Jesus’ commission to Mary earns her the title of apostle to the apostles. Jesus sends her to his brothers, or, if more than the twelve are in view, the translation of adelphous should be, “brothers and sisters.” The message to be relayed is that Jesus is “ascending to my Father and your Father, to my God and your God” (John 20:17). In a prepositional phrase (“to my Father and your Father…”) Jesus speaks the whole purpose of his life, death, resurrection, and ascension. The one he calls, “Father” is not his abba alone. In his ministry, and in his death, resurrection and ascension, Jesus is opening the way for humanity to have the same relationship with God that he has.
We heard of this goal of Jesus’ work first in the prologue. At the center of the chiastic-structured prologue is the phrase, “he gave them power to become children of God.”2 The mission of the Son is to offer those who receive him a relationship with God just like the one he has. This is also part of what it means for Jesus to tell the disciples in the farewell discourse that he is going to prepare a place for them, “that where I am, there you may be also” (John 14:3). He is opening his home and his family to them.
It may help to think of someone bringing his friends home after school. The house, the food, the video games: all of them are shared as if all the kids belonged to the same family.

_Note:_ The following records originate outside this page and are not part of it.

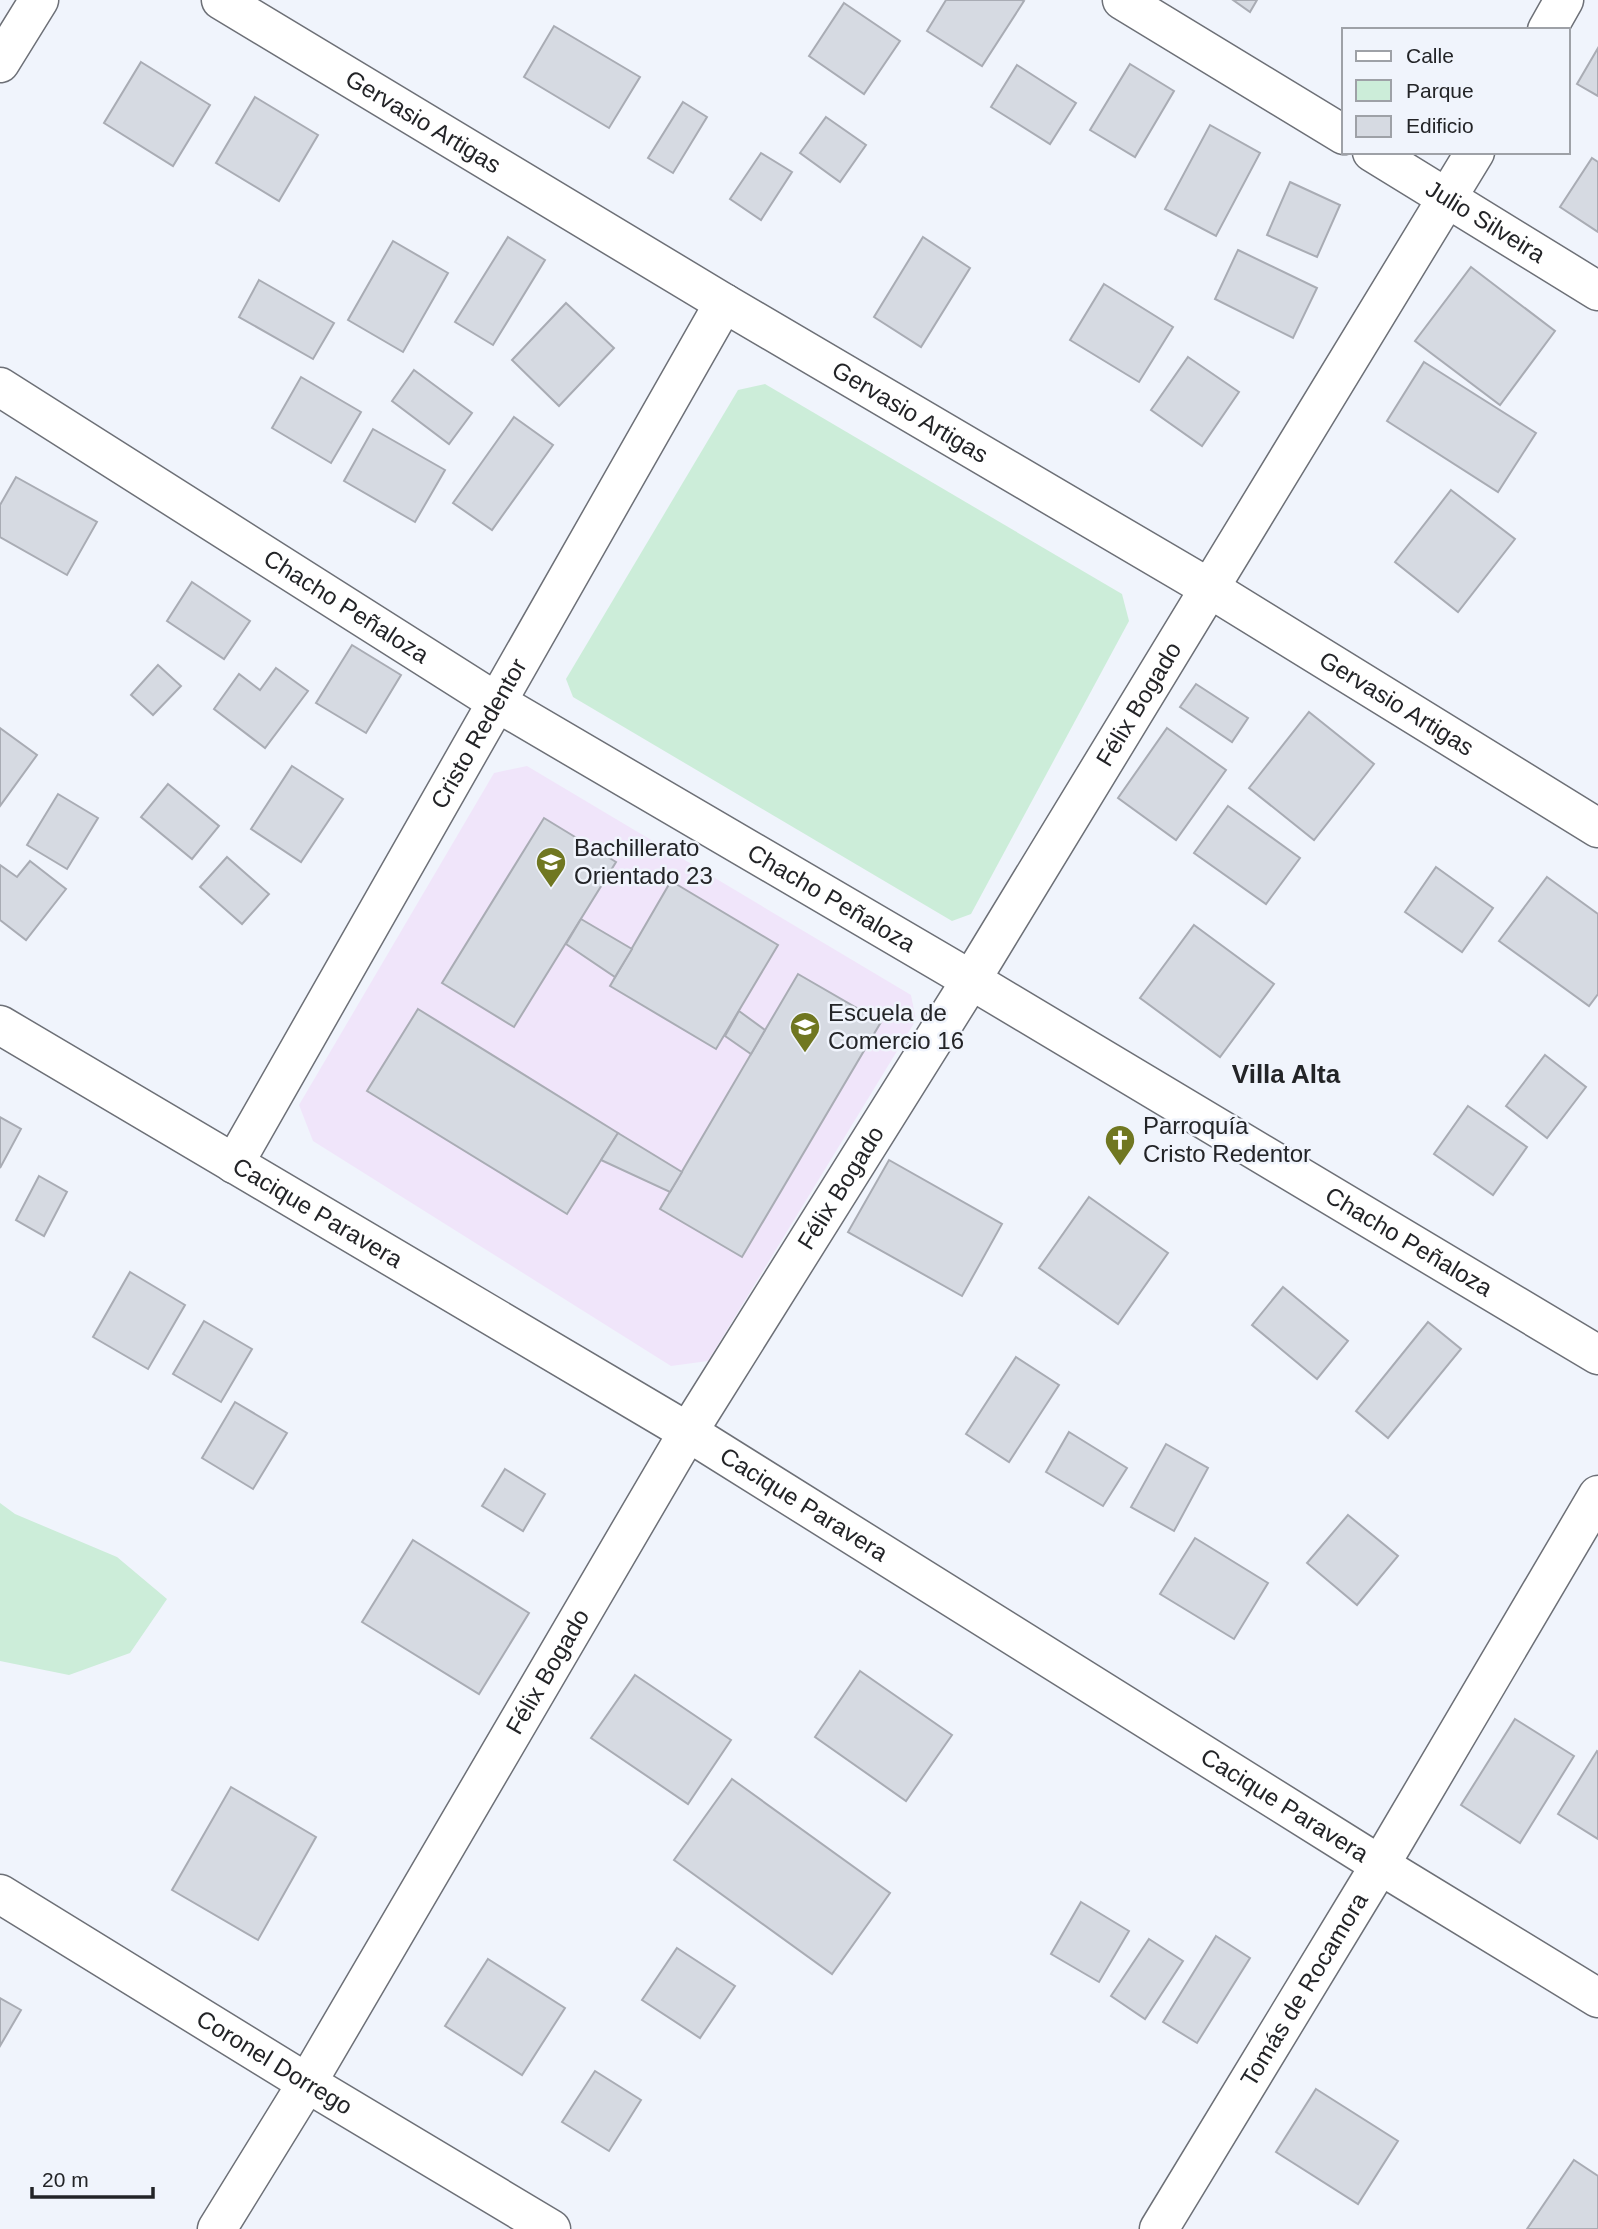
<svg xmlns="http://www.w3.org/2000/svg" width="1598" height="2229" font-family="Helvetica,sans-serif">
<style>
.education{fill:#f0e5fa}
.green{fill:#ccedd9}
.building{fill:#d6dae2;stroke:#a9acb4;stroke-width:2}
.lines{fill:none;stroke-linecap:round;stroke-linejoin:round}
.minor-casing{stroke:#6d7077;stroke-width:41}
.minor{stroke:#fff;stroke-width:38}
.labels{text-anchor:middle;stroke-width:5;stroke-linejoin:round;paint-order:stroke}
.street-label{font-size:24px;fill:#232427;stroke:#f0f4fc}
.poi-label{font-size:24px;fill:#232427;stroke:#f0f4fc;text-anchor:start}
.neighbourhood-label{font-size:26px;font-weight:bold;fill:#232427;stroke:#f0f4fc}
</style>
<rect width="100%" height="100%" fill="#f0f4fc"/>
<path class="education" d="M527,766L911,995L916,1020L708,1361L671,1366L313,1141L299,1105L494,773Z"/>
<g class="green">
<path d="M765,384L1122,594L1129,621L971,914L952,921L573,697L566,679L738,390Z"/>
<path d="M0,1503L15,1514L117,1557L167,1599L130,1653L69,1675L0,1661Z"/>
</g>
<g class="building">
<path d="M946,0H1022L1024,1L982,66L927,31Z"/>
<path d="M1233,0H1257L1250,12Z"/>
<path d="M844,3L900,41L864,94L809,56Z"/>
<path d="M554,26L640,77L609,128L524,77Z"/>
<path d="M1598,48V96L1577,84Z"/>
<path d="M141,62L210,105L173,166L104,123Z"/>
<path d="M1130,64L1174,91L1135,157L1090,130Z"/>
<path d="M1017,65L1076,103L1050,144L991,107Z"/>
<path d="M255,97L318,135L279,201L216,163Z"/>
<path d="M683,102L707,117L673,173L648,158Z"/>
<path d="M826,117L866,145L840,182L800,153Z"/>
<path d="M1210,125L1260,153L1216,236L1165,209Z"/>
<path d="M761,153L792,172L761,220L730,199Z"/>
<path d="M1592,158L1598,162V232L1560,207Z"/>
<path d="M1290,182L1340,205L1317,257L1267,235Z"/>
<path d="M508,237L545,260L493,345L455,322Z"/>
<path d="M923,237L970,268L921,347L874,317Z"/>
<path d="M393,241L448,273L403,352L348,320Z"/>
<path d="M1238,250L1317,288L1293,338L1215,299Z"/>
<path d="M1471,267L1555,331L1500,405L1415,341Z"/>
<path d="M259,280L334,323L313,359L239,317Z"/>
<path d="M1104,284L1173,327L1139,382L1070,340Z"/>
<path d="M566,303L614,348L559,406L512,360Z"/>
<path d="M1188,357L1239,392L1202,446L1151,410Z"/>
<path d="M1424,362L1536,433L1498,492L1387,421Z"/>
<path d="M414,370L472,413L449,444L392,401Z"/>
<path d="M301,377L361,412L331,463L272,428Z"/>
<path d="M514,417L553,445L492,530L453,503Z"/>
<path d="M373,429L445,470L415,522L344,481Z"/>
<path d="M16,477L97,522L67,575L0,537V505Z"/>
<path d="M1451,490L1515,539L1458,612L1395,562Z"/>
<path d="M192,582L250,621L224,659L167,621Z"/>
<path d="M352,645L401,675L366,733L316,703Z"/>
<path d="M158,665L181,686L153,715L131,695Z"/>
<path d="M276,668L308,691L265,748L214,709L239,674L260,690Z"/>
<path d="M1196,684L1248,718L1232,742L1180,707Z"/>
<path d="M1309,712L1374,764L1314,840L1249,788Z"/>
<path d="M0,728L37,755L0,806Z"/>
<path d="M1167,728L1226,770L1176,840L1118,798Z"/>
<path d="M292,766L343,799L301,862L251,829Z"/>
<path d="M168,784L219,826L192,859L141,817Z"/>
<path d="M58,794L98,818L67,869L27,845Z"/>
<path d="M1228,806L1300,858L1266,904L1194,853Z"/>
<path d="M544,818L616,862L514,1027L442,983Z"/>
<path d="M227,857L269,894L242,924L200,887Z"/>
<path d="M30,861L66,889L26,940L0,920V865L17,877Z"/>
<path d="M1436,867L1493,908L1462,952L1405,912Z"/>
<path d="M1547,877L1598,914V994L1589,1006L1499,941Z"/>
<path d="M671,881L778,945L716,1049L610,986Z"/>
<path d="M581,919L632,949L615,977L566,944Z"/>
<path d="M1194,925L1274,984L1220,1057L1140,998Z"/>
<path d="M798,974L881,1022L742,1257L660,1209Z"/>
<path d="M418,1009L618,1133L567,1214L367,1091Z"/>
<path d="M739,1011L765,1030L751,1054L725,1036Z"/>
<path d="M1545,1055L1586,1087L1547,1138L1506,1106Z"/>
<path d="M1468,1106L1527,1147L1493,1195L1434,1154Z"/>
<path d="M0,1117L21,1129L0,1168Z"/>
<path d="M618,1133L682,1172L670,1192L601,1160Z"/>
<path d="M889,1160L1002,1224L962,1296L848,1232Z"/>
<path d="M39,1176L67,1192L44,1236L16,1220Z"/>
<path d="M1089,1197L1168,1253L1118,1324L1039,1268Z"/>
<path d="M130,1272L185,1305L148,1369L93,1337Z"/>
<path d="M1283,1287L1348,1341L1317,1379L1252,1325Z"/>
<path d="M204,1321L252,1349L221,1402L173,1374Z"/>
<path d="M1428,1322L1461,1349L1388,1438L1356,1411Z"/>
<path d="M1016,1357L1059,1385L1009,1462L966,1434Z"/>
<path d="M235,1402L287,1433L253,1489L202,1458Z"/>
<path d="M1069,1432L1127,1468L1103,1506L1046,1472Z"/>
<path d="M1166,1444L1208,1468L1174,1531L1131,1507Z"/>
<path d="M505,1469L545,1494L523,1531L482,1506Z"/>
<path d="M1348,1515L1398,1556L1357,1605L1307,1563Z"/>
<path d="M1195,1538L1268,1583L1234,1639L1160,1594Z"/>
<path d="M413,1540L529,1613L479,1694L362,1622Z"/>
<path d="M860,1671L952,1735L906,1801L815,1737Z"/>
<path d="M635,1675L731,1740L688,1804L591,1738Z"/>
<path d="M1515,1719L1574,1756L1520,1843L1461,1805Z"/>
<path d="M1597,1751L1598,1752V1839L1558,1814Z"/>
<path d="M732,1779L890,1893L832,1974L674,1860Z"/>
<path d="M231,1787L316,1837L258,1940L172,1890Z"/>
<path d="M1081,1902L1129,1931L1099,1982L1051,1954Z"/>
<path d="M1216,1936L1250,1958L1197,2043L1163,2022Z"/>
<path d="M1149,1939L1183,1961L1145,2019L1111,1996Z"/>
<path d="M677,1948L735,1986L700,2038L642,2000Z"/>
<path d="M488,1959L565,2008L522,2075L445,2026Z"/>
<path d="M0,1998L21,2010L0,2046Z"/>
<path d="M595,2071L641,2100L609,2151L562,2122Z"/>
<path d="M1316,2089L1398,2141L1358,2204L1276,2152Z"/>
<path d="M1574,2160L1598,2176V2229H1527Z"/>
</g>
<g class="lines">
<g class="minor-casing">
<g id="minor">
<path id="s1" d="M221,0L724,303L1209,588L1598,828"/>
<path d="M1122,0L1344,135"/>
<path d="M1547,30L1564,0"/>
<path d="M0,63L39,0"/>
<path id="s2" d="M1372,152L1598,291"/>
<path id="s3" d="M0,387L498,703L971,980L1598,1355"/>
<path id="s4" d="M0,1025L688,1432L1380,1865L1598,1998"/>
<path id="s5" d="M234,1164L724,303"/>
<path id="s6" d="M0,1894L307,2083L551,2229"/>
<path id="s7" d="M217,2229L307,2083L688,1432L971,980L1475,152"/>
<path id="s8" d="M1159,2229L1380,1865L1598,1495"/>
</g>
</g>
<use href="#minor" class="minor"/>
</g>
<defs>
<g id="school-pin" transform="scale(1.575)"><path d="M0 17L-7.5 6A9.5 9.5 0 1 1 7.5 6Z" fill="#707721" stroke="#f0f4fc"/><path d="M0-5L7-2L0 1L-7-2ZM-4 1L0 2.5L4 1V4Q0 6-4 4Z" fill="#fff"/></g>
<g id="church-pin" transform="scale(1.575)"><path d="M0 17L-7.5 6A9.5 9.5 0 1 1 7.5 6Z" fill="#707721" stroke="#f0f4fc"/><path d="M-1.2-6h2.4v3.5h3.3v2.4h-3.3V6h-2.4V-.1h-3.3v-2.4h3.3Z" fill="#fff"/></g>
</defs>
<g fill-rule="evenodd">
<use href="#school-pin" x="551" y="862"/>
<use href="#school-pin" x="805" y="1027"/>
<use href="#church-pin" x="1120" y="1140"/>
</g>
<g class="labels">
<g class="street-label">
<text dy="8" stroke="none"><textPath href="#s1" startOffset="236">Gervasio Artigas</textPath></text>
<text dy="8" stroke="none"><textPath href="#s2" startOffset="133">Julio Silveira</textPath></text>
<text dy="8" stroke="none"><textPath href="#s1" startOffset="803">Gervasio Artigas</textPath></text>
<text dy="8" stroke="none"><textPath href="#s3" startOffset="410">Chacho Peñaloza</textPath></text>
<text dy="8" stroke="none"><textPath href="#s1" startOffset="1370">Gervasio Artigas</textPath></text>
<text dy="8" stroke="none"><textPath href="#s7" startOffset="1782">Félix Bogado</textPath></text>
<text dy="8" stroke="none"><textPath href="#s5" startOffset="495">Cristo Redentor</textPath></text>
<text dy="8" stroke="none"><textPath href="#s3" startOffset="976">Chacho Peñaloza</textPath></text>
<text dy="8" stroke="none"><textPath href="#s7" startOffset="1214">Félix Bogado</textPath></text>
<text dy="8" stroke="none"><textPath href="#s4" startOffset="369">Cacique Paravera</textPath></text>
<text dy="8" stroke="none"><textPath href="#s3" startOffset="1648">Chacho Peñaloza</textPath></text>
<text dy="8" stroke="none"><textPath href="#s4" startOffset="936">Cacique Paravera</textPath></text>
<text dy="8" stroke="none"><textPath href="#s7" startOffset="648">Félix Bogado</textPath></text>
<text dy="8" stroke="none"><textPath href="#s4" startOffset="1503">Cacique Paravera</textPath></text>
<text dy="8" stroke="none"><textPath href="#s8" startOffset="280">Tomás de Rocamora</textPath></text>
<text dy="8" stroke="none"><textPath href="#s6" startOffset="322">Coronel Dorrego</textPath></text>
</g>
<g class="poi-label">
<text x="574" y="856">Bachillerato<tspan x="574" dy="28">Orientado 23</tspan></text>
<text x="828" y="1021">Escuela de<tspan x="828" dy="28">Comercio 16</tspan></text>
<text x="1143" y="1134">Parroquía<tspan x="1143" dy="28">Cristo Redentor</tspan></text>
</g>
<g class="neighbourhood-label">
<text x="1286" y="1083">Villa Alta</text>
</g>
</g>
<rect x="1342" y="28" width="228" height="126" fill="#f0f4fc" stroke="#9ea1a7" stroke-width="2"/>
<rect x="1356" y="51" width="35" height="10" fill="#ffffff" stroke="#9ea1a7" stroke-width="2"/>
<text x="1406" y="63" font-size="21" fill="#232427">Calle</text>
<rect x="1356" y="80" width="35" height="21" fill="#ccedd9" stroke="#9ea1a7" stroke-width="2"/>
<text x="1406" y="98" font-size="21" fill="#232427">Parque</text>
<rect x="1356" y="116" width="35" height="21" fill="#d6dae2" stroke="#9ea1a7" stroke-width="2"/>
<text x="1406" y="133" font-size="21" fill="#232427">Edificio</text>
<path d="M32 2187v10h121v-10" fill="none" stroke="#232427" stroke-width="3.5"/>
<text x="42" y="2187" font-size="21" fill="#232427" stroke="#f0f4fc" stroke-width="5" paint-order="stroke">20 m</text>
</svg>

Jesus says he is going “to my Father and your Father, to my God and your God” (John 20:17). Like that kid bringing his friends home, Jesus means to share the relationship he and God share with his brothers and sisters. Being sons and daughters of God: this relationship is open now to everyone the Son brings home, and he wants lots of brothers and sisters (see also John 17:24 and Romans 8:29).
To some, the masculine imagery for God has severe limitations in terms of the extent to which it can speak good news. But the point should not be sacrificed because language for it is hard to find. The way Jesus knows God and is known by God — even the way Jesus is one with God — this “at-one-ment” is for us. Jesus’ relationship with God is ours. To borrow from Paul, “Jesus is the firstborn within a large family.”
Mary fulfills her mission. She announces, “I have seen the Lord.” In John, to see (horao) the Lord is to know, believe in, receive and trust the Lord. It is to have power to become a daughter of God.
Perhaps the sermon will open for hearers the interval between God’s work to raise Jesus and the time when it (finally!) makes a difference for Mary. Hearers could follow Mary’s experience and think of our own times of not knowing and not seeing how life could ever come out of the death that surrounds us. Yet Jesus appears. He knows his own, and he makes himself known to them. Or the sermon might marvel at the forthright way Jesus claims for his followers the relationship he has with God. Jesus’ life before his death was not for himself alone; nor is his risen life for himself alone. The love between the Father and Son is enlivened in the resurrection so that it may be shared with many more brothers and sisters.
- Irony in the Fourth Gospel (Nashville: John Knox Press, 1985), 105.